Iowa Secretary of Agriculture Bill Northey said in a department press release that the tremendous response to this program shows that farmers will respond voluntarily. He went on to say he is excited to see 1,100 farmers willing to put their own money toward trying new practices.
IDALS reports applications covering 120,680 acres including 109,415 acres of cover crops; 7,321 acres of nitrification inhibitor, 2,675 acres of no-till and 1,268 acres of strip-till. Farmers in 97 of the 100 Soil and Water Conservation Districts received funding.

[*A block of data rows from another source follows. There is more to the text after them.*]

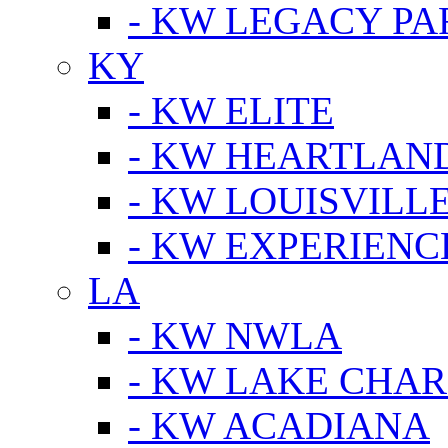
- KW LEGACY P
KY
- KW ELITE
- KW HEARTLAN
- KW LOUISVILLE
- KW EXPERIENC
LA
- KW NWLA
- KW LAKE CHA
- KW ACADIANA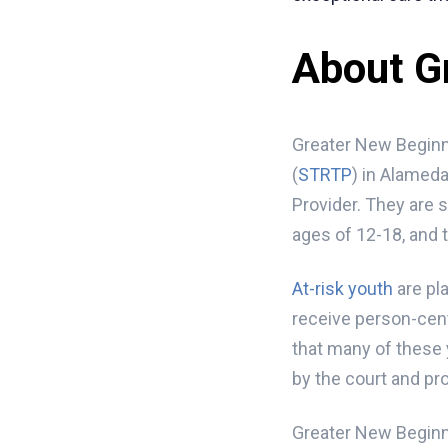
About G
Greater New Beginni
(
STRTP
) in Alameda
Provider. They are 
ages of 12-18, and 
At-risk youth
are pla
receive person-cent
that many of these 
by the court and pro
Greater New Beginni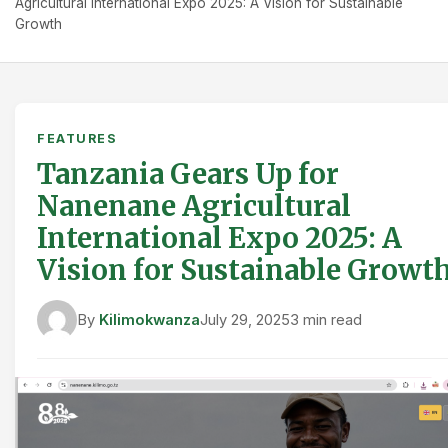
Agricultural International Expo 2025: A Vision for Sustainable
Growth
FEATURES
Tanzania Gears Up for
Nanenane Agricultural
International Expo 2025: A
Vision for Sustainable Growt
By
Kilimokwanza
July 29, 2025
3 min read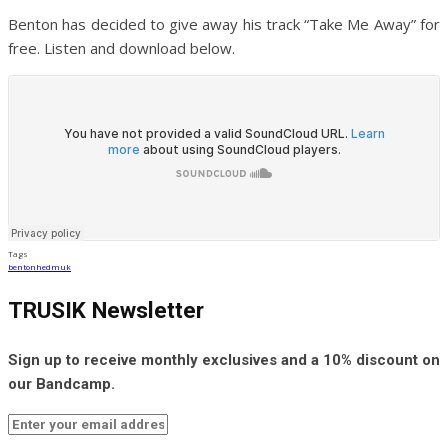
Benton has decided to give away his track “Take Me Away” for
free. Listen and download below.
Tags
benton
hedmuk
TRUSIK Newsletter
Sign up to receive monthly exclusives and a 10% discount on
our Bandcamp.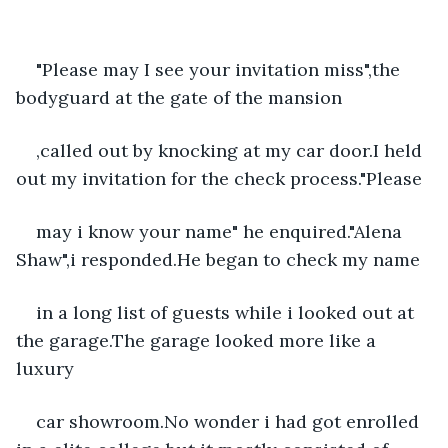
"Please may I see your invitation miss",the 
bodyguard at the gate of the mansion
,called out by knocking at my car door.I held 
out my invitation for the check process."Please
may i know your name" he enquired."Alena 
Shaw",i responded.He began to check my name
in a long list of guests while i looked out at 
the garage.The garage looked more like a 
luxury
car showroom.No wonder i had got enrolled 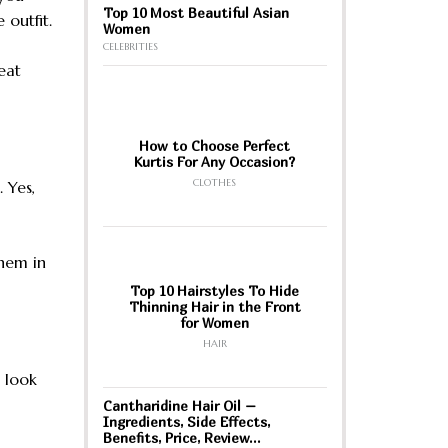
Top 10 Most Beautiful Asian
 outfit.
Women
CELEBRITIES
eat
How to Choose Perfect
Kurtis For Any Occasion?
CLOTHES
 Yes,
them in
Top 10 Hairstyles To Hide
Thinning Hair in the Front
for Women
HAIR
 look
Cantharidine Hair Oil –
Ingredients, Side Effects,
Benefits, Price, Review…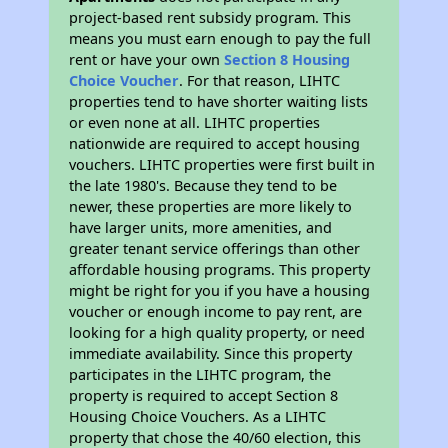
project-based rent subsidy program. This
means you must earn enough to pay the full
rent or have your own
Section 8 Housing
Choice Voucher
. For that reason, LIHTC
properties tend to have shorter waiting lists
or even none at all. LIHTC properties
nationwide are required to accept housing
vouchers. LIHTC properties were first built in
the late 1980's. Because they tend to be
newer, these properties are more likely to
have larger units, more amenities, and
greater tenant service offerings than other
affordable housing programs. This property
might be right for you if you have a housing
voucher or enough income to pay rent, are
looking for a high quality property, or need
immediate availability. Since this property
participates in the LIHTC program, the
property is required to accept Section 8
Housing Choice Vouchers. As a LIHTC
property that chose the 40/60 election, this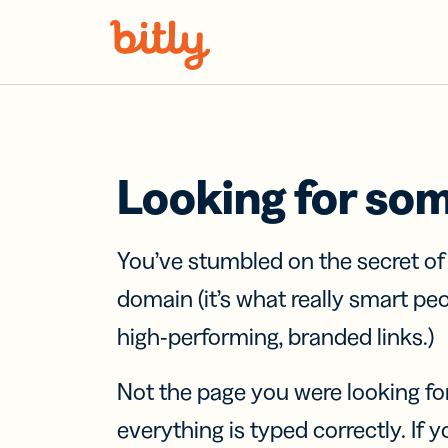
Skip Navigation
Looking for so
You’ve stumbled on the secret o
domain (it’s what really smart pe
high-performing, branded links.)
Not the page you were looking fo
everything is typed correctly. If yo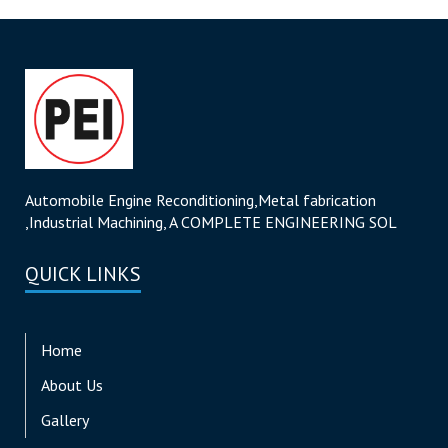
Automobile Engine Reconditioning,Metal fabrication
,Industrial Machining, A COMPLETE ENGINEERING SOL
QUICK LINKS
Home
About Us
Gallery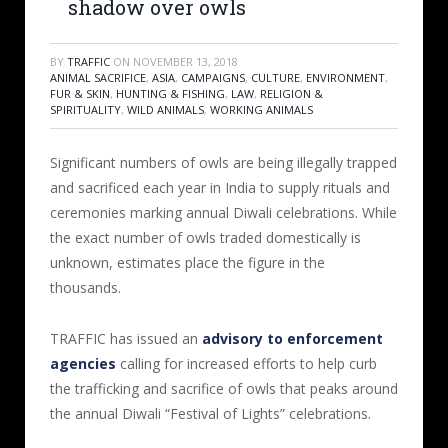
shadow over owls
BY
TRAFFIC
ON
NOVEMBER 13, 2018
ANIMAL SACRIFICE
,
ASIA
,
CAMPAIGNS
,
CULTURE
,
ENVIRONMENT
,
FUR & SKIN
,
HUNTING & FISHING
,
LAW
,
RELIGION &
SPIRITUALITY
,
WILD ANIMALS
,
WORKING ANIMALS
Significant numbers of owls are being illegally trapped
and sacrificed each year in India to supply rituals and
ceremonies marking annual Diwali celebrations. While
the exact number of owls traded domestically is
unknown, estimates place the figure in the
thousands.
TRAFFIC has issued an
advisory to enforcement
agencies
calling for increased efforts to help curb
the trafficking and sacrifice of owls that peaks around
the annual Diwali “Festival of Lights” celebrations.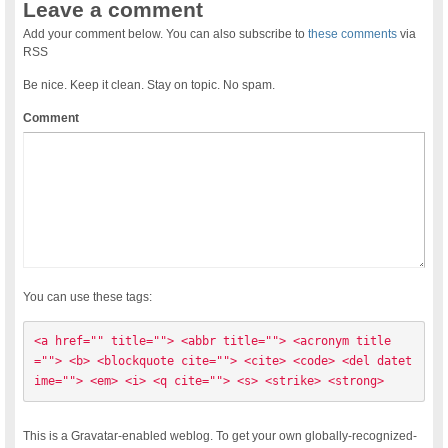
Leave a comment
Add your comment below. You can also subscribe to
these comments
via
RSS
Be nice. Keep it clean. Stay on topic. No spam.
Comment
You can use these tags:
<a href="" title=""> <abbr title=""> <acronym title
=""> <b> <blockquote cite=""> <cite> <code> <del datet
ime=""> <em> <i> <q cite=""> <s> <strike> <strong> 
This is a Gravatar-enabled weblog. To get your own globally-recognized-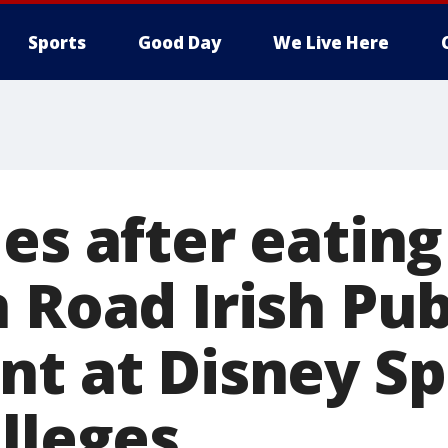
Sports
Good Day
We Live Here
es after eating
n Road Irish Pu
nt at Disney Sp
lleges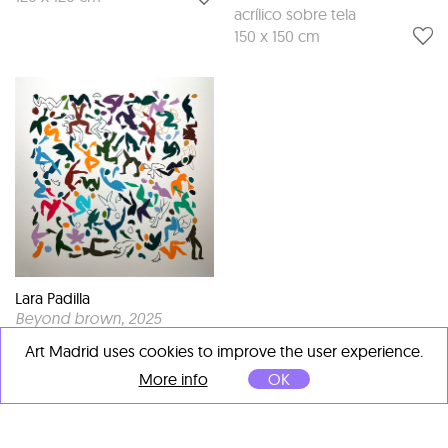
acrílico sobre tela
150 x 150 cm
Lara Padilla
Beyond brown
, 2025
Mixed media on wood
Art Madrid uses cookies to improve the user experience.
100 x 100 cm
More info
OK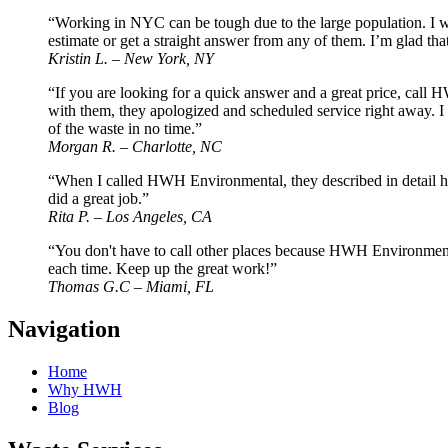
“Working in NYC can be tough due to the large population. I wor
estimate or get a straight answer from any of them. I’m glad
Kristin L. – New York, NY
“If you are looking for a quick answer and a great price, call
with them, they apologized and scheduled service right away. I
of the waste in no time.”
Morgan R. – Charlotte, NC
“When I called HWH Environmental, they described in detail how 
did a great job.”
Rita P. – Los Angeles, CA
“You don't have to call other places because HWH Environmental
each time. Keep up the great work!”
Thomas G.C – Miami, FL
Navigation
Home
Why HWH
Blog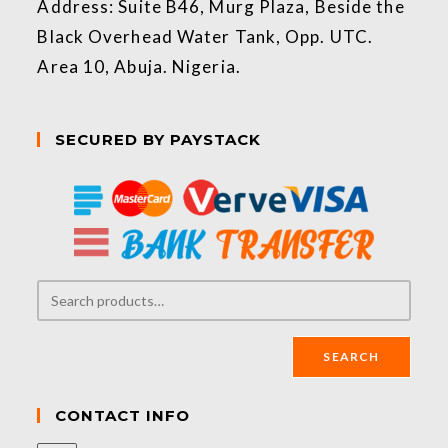
Address: Suite B46, Murg Plaza, Beside the
Black Overhead Water Tank, Opp. UTC.
Area 10, Abuja. Nigeria.
SECURED BY PAYSTACK
SEARCH
CONTACT INFO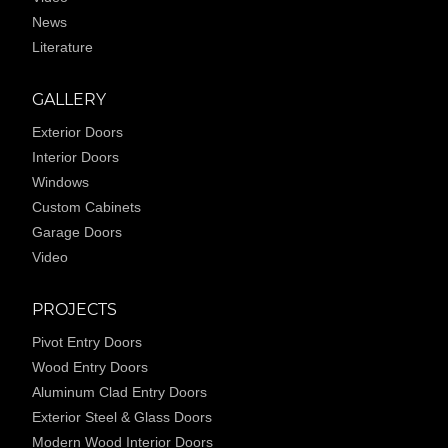
News
Literature
GALLERY
Exterior Doors
Interior Doors
Windows
Custom Cabinets
Garage Doors
Video
PROJECTS
Pivot Entry Doors
Wood Entry Doors
Aluminum Clad Entry Doors
Exterior Steel & Glass Doors
Modern Wood Interior Doors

To support the efforts, the USDA released a new report that shows voluntary conservation efforts have reduced sediment and nutrient loss from farms in the Mississippi River Basin. The report shows that conservation work has reduced edge of field losses of sediment by 35 percent, nitrogen by 21 percent, and phosphorous by 52 percent.
Although the report stresses an overall reduction in sediment, nitrogen, and phosphorous compared to what would have been lost if no conservation practices were in place, the report also shows that an additional 15 percent of nitrogen and 12 percent of phosphorus can be achieved by implementing comprehensive conservation practices like the Nutrient Reduction Strategy is supporting.
Farmer Tim Smith of Eagle Grove was quoted as saying, "The Iowa Nutrient Reduction Strategy is voluntary, but it's not optional."